→ TO-DO ITEM: Given the entries that follow, write out exactly the lines starting at the one containing "K personalizaci obsahu" and ending at the one containing "Озабоченность у членов консилиума вызывает", both ends included, and only those.

Entries taken from a collection

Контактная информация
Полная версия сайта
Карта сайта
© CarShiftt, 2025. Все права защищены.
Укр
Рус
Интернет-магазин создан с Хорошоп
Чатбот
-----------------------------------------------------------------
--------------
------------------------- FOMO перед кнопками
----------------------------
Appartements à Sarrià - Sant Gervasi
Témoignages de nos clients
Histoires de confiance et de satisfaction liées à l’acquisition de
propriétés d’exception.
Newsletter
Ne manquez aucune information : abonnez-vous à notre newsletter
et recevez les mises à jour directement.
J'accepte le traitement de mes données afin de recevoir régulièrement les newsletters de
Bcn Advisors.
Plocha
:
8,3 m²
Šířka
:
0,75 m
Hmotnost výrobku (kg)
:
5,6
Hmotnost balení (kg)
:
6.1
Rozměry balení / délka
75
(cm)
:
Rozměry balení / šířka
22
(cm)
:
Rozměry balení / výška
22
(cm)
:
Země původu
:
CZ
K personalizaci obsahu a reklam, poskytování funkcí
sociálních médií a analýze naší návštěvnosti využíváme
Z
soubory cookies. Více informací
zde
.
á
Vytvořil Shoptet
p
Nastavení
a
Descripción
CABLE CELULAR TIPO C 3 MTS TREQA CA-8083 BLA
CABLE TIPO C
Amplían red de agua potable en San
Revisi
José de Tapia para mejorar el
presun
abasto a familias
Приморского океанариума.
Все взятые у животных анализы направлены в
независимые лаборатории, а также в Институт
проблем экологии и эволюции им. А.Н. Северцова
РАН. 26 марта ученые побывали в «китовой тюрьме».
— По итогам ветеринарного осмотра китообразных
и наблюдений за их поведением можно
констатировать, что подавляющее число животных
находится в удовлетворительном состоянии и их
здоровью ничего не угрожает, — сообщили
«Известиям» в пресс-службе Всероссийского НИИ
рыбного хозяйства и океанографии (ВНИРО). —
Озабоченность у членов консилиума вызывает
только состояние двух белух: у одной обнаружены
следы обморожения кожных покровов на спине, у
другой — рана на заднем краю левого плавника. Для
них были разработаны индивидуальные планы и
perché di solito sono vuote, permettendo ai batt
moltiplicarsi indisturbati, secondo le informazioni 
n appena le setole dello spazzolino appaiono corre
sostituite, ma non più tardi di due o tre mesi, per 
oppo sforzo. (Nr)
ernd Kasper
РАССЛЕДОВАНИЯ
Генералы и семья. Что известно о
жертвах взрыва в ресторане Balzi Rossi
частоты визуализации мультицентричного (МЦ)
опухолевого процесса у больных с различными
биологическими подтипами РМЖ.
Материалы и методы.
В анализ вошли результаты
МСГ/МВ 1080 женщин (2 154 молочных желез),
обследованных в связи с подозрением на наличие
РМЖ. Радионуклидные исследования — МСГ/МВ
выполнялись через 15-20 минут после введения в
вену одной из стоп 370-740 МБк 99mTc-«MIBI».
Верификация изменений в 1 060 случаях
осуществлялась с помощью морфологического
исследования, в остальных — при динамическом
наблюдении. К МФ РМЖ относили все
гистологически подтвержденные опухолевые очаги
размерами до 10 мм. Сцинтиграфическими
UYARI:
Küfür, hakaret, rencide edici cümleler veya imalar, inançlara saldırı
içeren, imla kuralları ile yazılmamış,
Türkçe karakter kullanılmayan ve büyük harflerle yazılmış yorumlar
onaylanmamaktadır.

→ TASK SOLUTION:
K personalizaci obsahu a reklam, poskytování funkcí
sociálních médií a analýze naší návštěvnosti využíváme
Z
soubory cookies. Více informací
zde
.
á
Vytvořil Shoptet
p
Nastavení
a
Descripción
CABLE CELULAR TIPO C 3 MTS TREQA CA-8083 BLA
CABLE TIPO C
Amplían red de agua potable en San
Revisi
José de Tapia para mejorar el
presun
abasto a familias
Приморского океанариума.
Все взятые у животных анализы направлены в
независимые лаборатории, а также в Институт
проблем экологии и эволюции им. А.Н. Северцова
РАН. 26 марта ученые побывали в «китовой тюрьме».
— По итогам ветеринарного осмотра китообразных
и наблюдений за их поведением можно
констатировать, что подавляющее число животных
находится в удовлетворительном состоянии и их
здоровью ничего не угрожает, — сообщили
«Известиям» в пресс-службе Всероссийского НИИ
рыбного хозяйства и океанографии (ВНИРО). —
Озабоченность у членов консилиума вызывает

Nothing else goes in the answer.